1. The right to access
This means that individuals have the right to request access to their personal data and to ask how their data is used by an organization after it has been gathered. The company must provide a copy of the personal data, free of charge if requested.

2. The right to be forgotten
If consumers are no longer customers, or if they withdraw their consent from a company to use their personal data, then they have the right to have their data deleted.

3. The right to data portability
Individuals have a right to transfer their data from one service provider to another. 

4. The right to be informed
This covers any gathering of data by companies, and individuals must be informed before data is gathered. Consumers have to opt-in for their data to be gathered and provide consent.

5. The right to have information corrected
This ensures that individuals can have their data updated if it is out of date or incomplete or incorrect.

6. The right to restrict processing
Individuals can request that their data is not used for processing. Their record can remain in place, but not be used.

7. The right to object
This includes the right of individuals to stop the processing of their data for direct marketing. 

8. The right to be notified
If there has been a data breach which compromises an individual’s personal data, the individual has a right to be informed within 72 hours of first having become aware of the breach.
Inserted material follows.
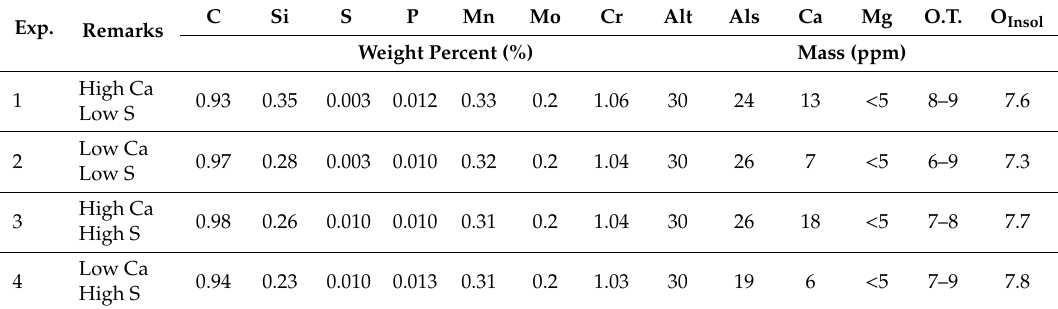
Table 1. Chemical compositions of steel billets for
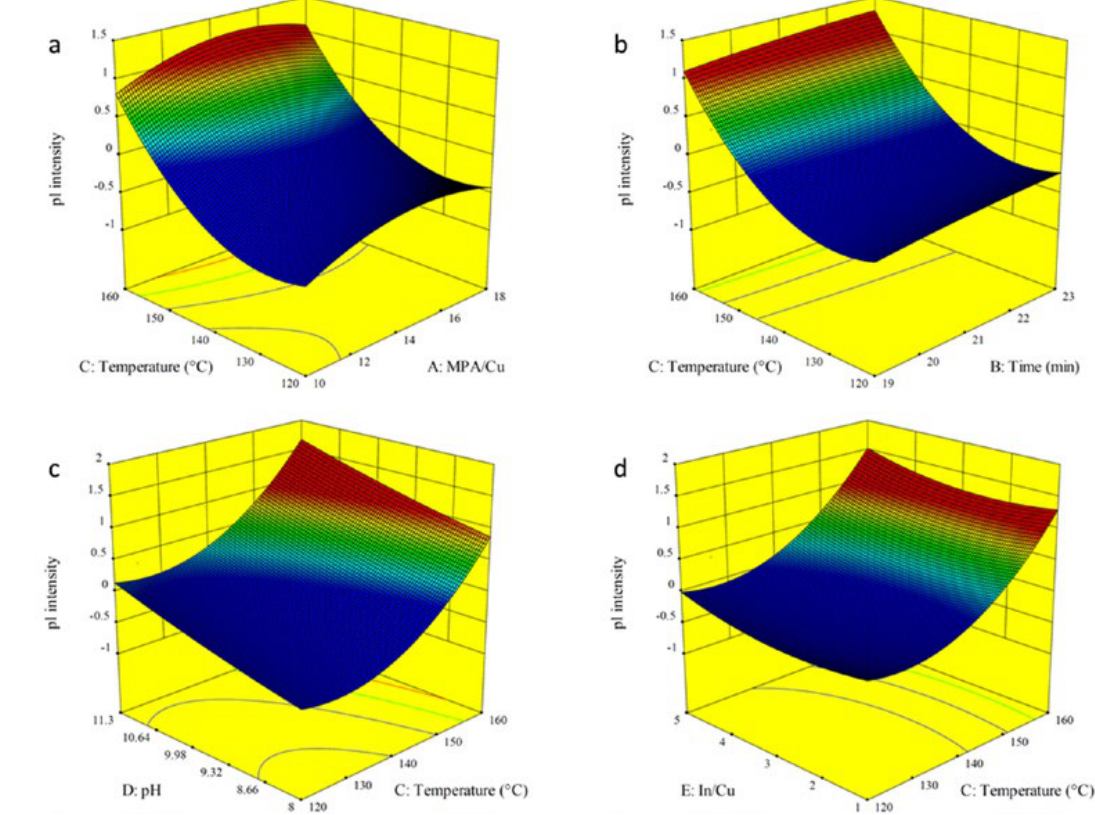
Fig. 5. 3D response surface plots of PL intensity as a function of (a) temperature and MPA/Cu (b) temperature and time, (c) temperature and pH (d) temperature and In/Cu at constant values of other variables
Once an organization has identified where and how it collects and stores personal data, and informed itself about the data privacy rules that may apply, the next step is to adopt internal policies and procedures to bring the organization into compliance. Compliance is not always easy, however, especially with limited resources or know-how. It is advisable to consult with privacy experts to help develop internal policies and best practices, and consider leveling up your data collection and storage mechanisms.

 

How the Cloud Can Help

Cloud computing refers to technologies that use the Internet as a platform to give users nearly ubiquitous access to highly scalable, flexible, and powerful computing resources through online services that are hosted in off-site data centers. Anyone who has used a search engine, online email service, or social network has already experienced a version of cloud computing. Today, however, organizations are rapidly moving “to the cloud” to make their operations more effective, efficient, and more secure.
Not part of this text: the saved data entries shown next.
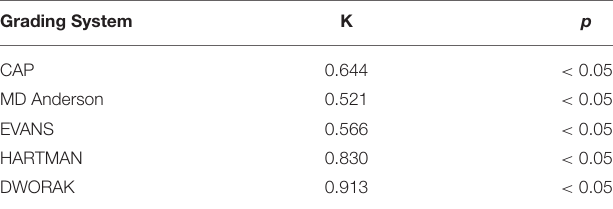
TABLE 3 | Level of concordance between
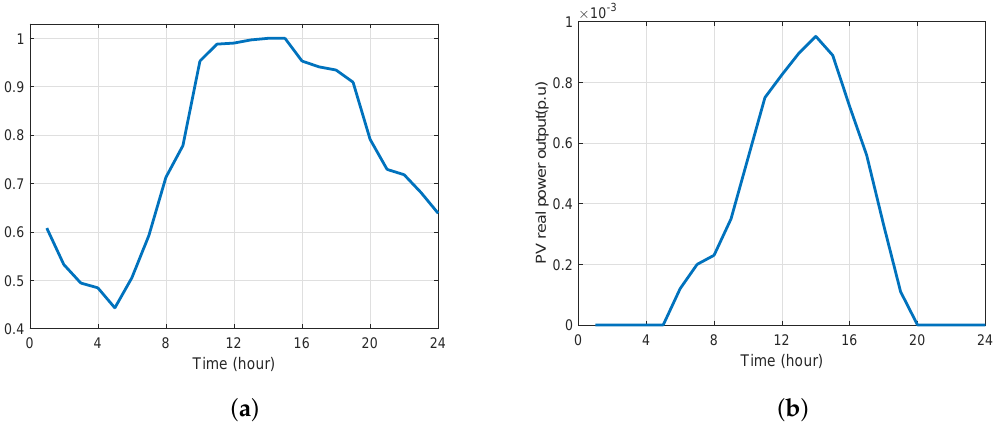
Figure 4. Profile of the predicted value with a resolution of 1 h for: ( a ) load coefficient; ( b ) PV real power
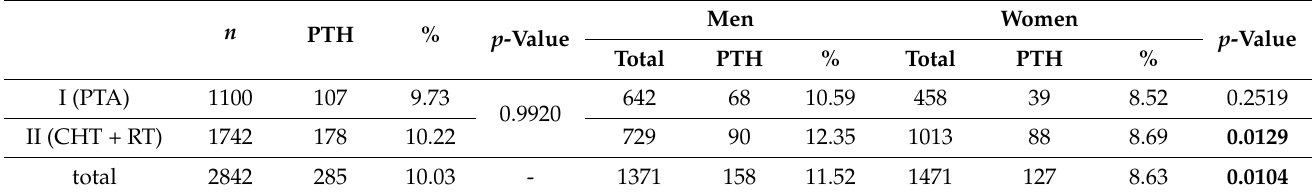
Table 3. Postoperative bleeding: men versus women.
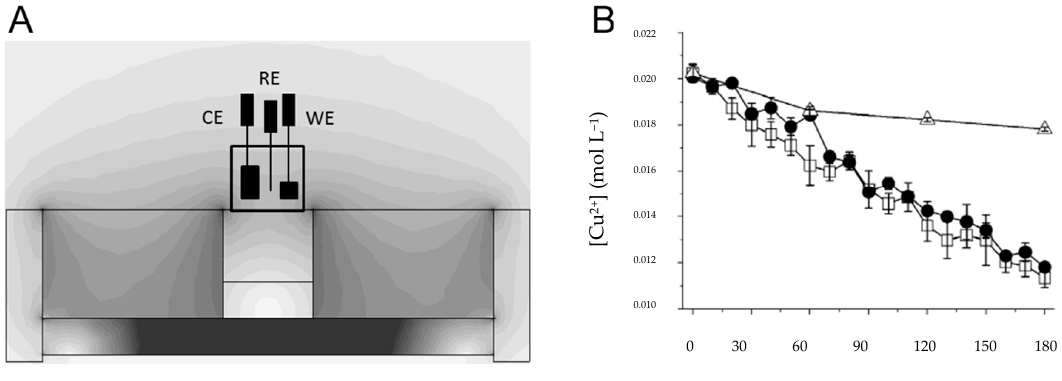
Figure 7. ( A ) Simulated magnetic field profile of the home-built unilateral NMR sensor. The simulation procedure was performed without the electrochemical cell on unilateral probe. The gray color scale represents the magnetic field from 0.05 to 1.0 T. Each color scale is equivalent to 0.05 T. ( B ) Variation of the Cu 2 + concentration during the electrodeposition reaction measured by CPMG pulse sequence under different configurations: B = 0 ( △ ), B ⊥ j ( ◻ ) and B ∥ j ( ● ). E applied = − 0.5 V vs. Ag wire. T = 25 ± 1 ○ C. The error bars were calculated from three replicates. Adapted from Publication [9], Copyright (2015), with permission from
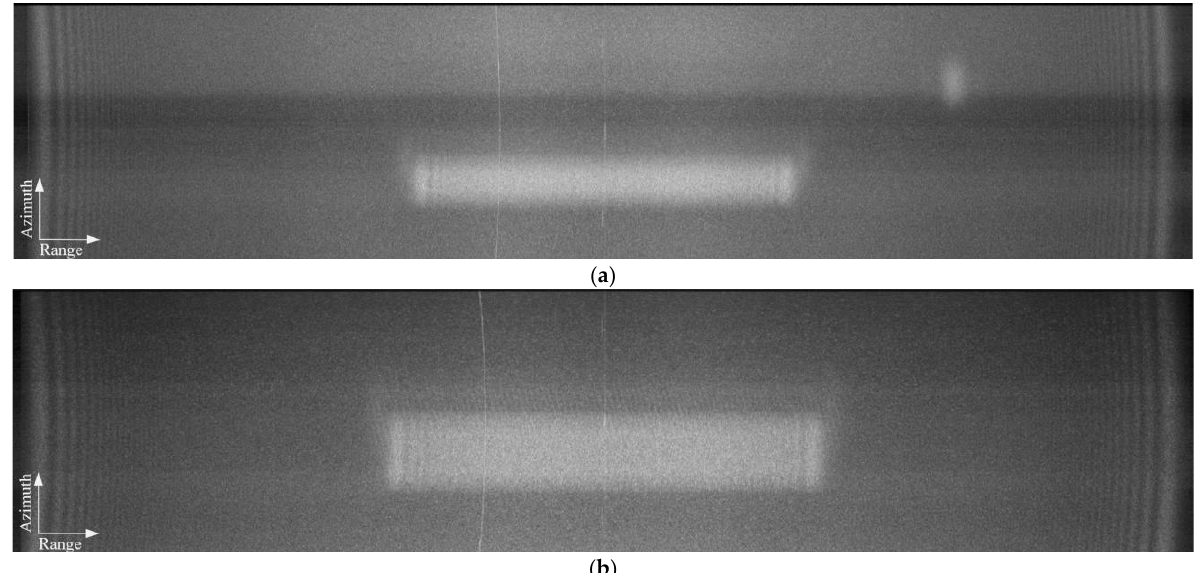
Figure 11. The 2-D range spectrums of the WBI-contaminated SLC data. ( a , b ) The 2-D range spectrums of scene 1 and scene 2,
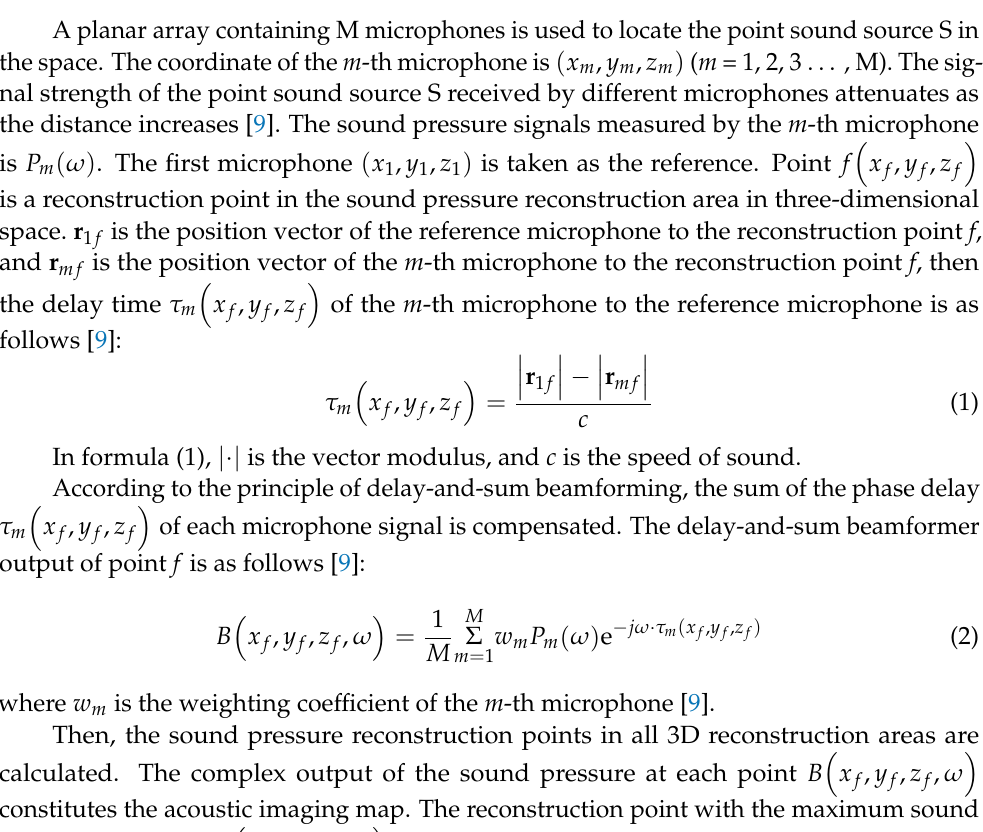
Figure 1. Principle of space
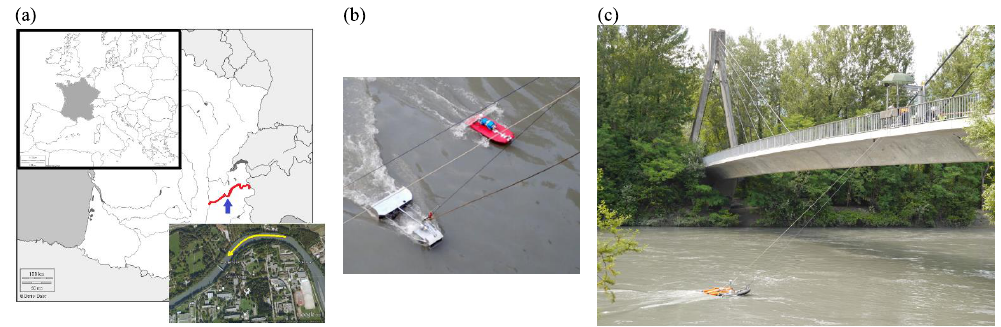
Figure 5. Experimental setup: (a) Isère River basin geographical location (http://histgeo.ac-aix-marseille.fr) and Google Earth© picture showing the river morphology near the bridge where measurements were taken; (b) instruments used during the trials; from left to right: Toutle TR sampler and the floating river-board with hydrophone; (c) the bridge from where acoustic drifts and sediment physical samplings were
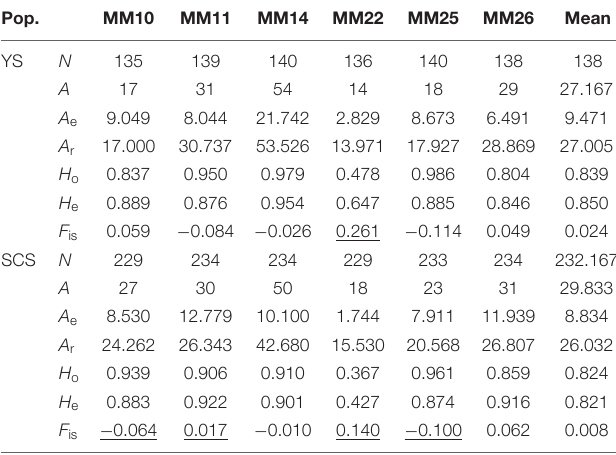
TABLE 3 | Allelic variability at six microsatellite loci in two genetic clusters of M. meretrix . Pop.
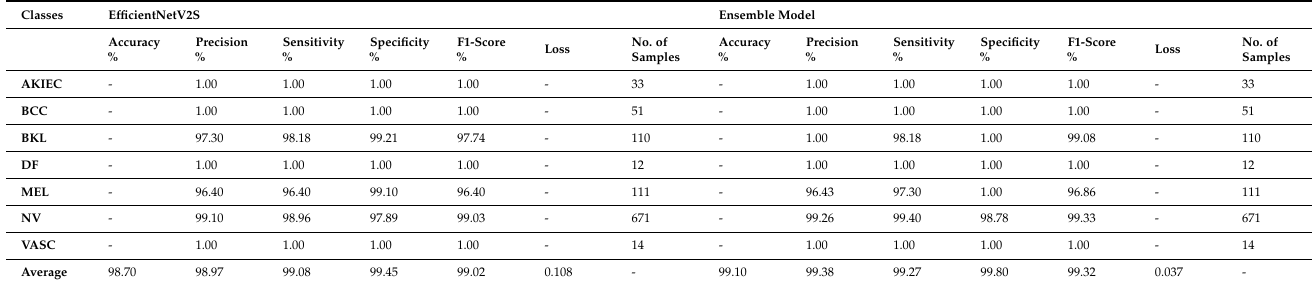
Table 2. Testing score of the EfficientNetV2S model and the ensemble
Cloud computing can help organizations achieve their cybersecurity and privacy goals in the following ways:

  • Focusing resources. Cloud Computing is highly scalable and flexible, making it an accessible and affordable solution for almost every organization. By leveraging the versatility of cloud computing, organizations can use less time and finances to maximize value.
  • Simplifying governance. Because applications and services are hosted in data centers that are operated and maintained by the cloud service provider, cloud computing reduces the burden on organizations to install, maintain, and update hardware and software. 
  • Leveraging existing Cloud security. Perhaps most significantly, the cloud also delivers an immediate step change in security for organizations, without a large upfront investment. This is valuable for both cybersecurity and data protection compliance. . 

 

Conclusion

The benefits of clean and efficient data collection extends beyond organizational optimization and can significantly impact a business’s ability to execute their goals. Data digitization increases an organization’s capacity to become more efficient by deploying modern, resilient technology solutions. Organizations that successfully modernize their data practices will be better positioned to fulfill their mission in the long run.
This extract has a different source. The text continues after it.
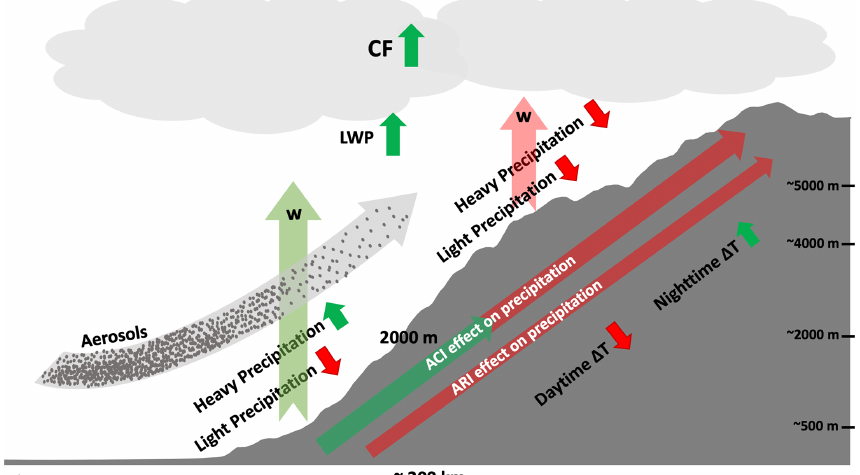
Figure 15. Schematic representing the relative impact of the different effects of aerosols on elevation-dependent precipitation. Green and red arrows represent the increasing and decreasing magnitude of different parameters, respectively. The shaded gray area represents the characteristic elevation of the southern slopes across the central Himalayan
At the same time, there are clear risks involved with scaling data strategies that don’t include data protection considerations. Those that neglect to address privacy and security vulnerabilities are at risk for data breaches, exposing those they are meant to serve to even more risks. There are no magic solutions— organizations are responsible for investing the time and resources necessary to address these challenges. However, in many cases, cloud computing can help by offering scalable and powerful online solutions that decrease overhead and increase data security.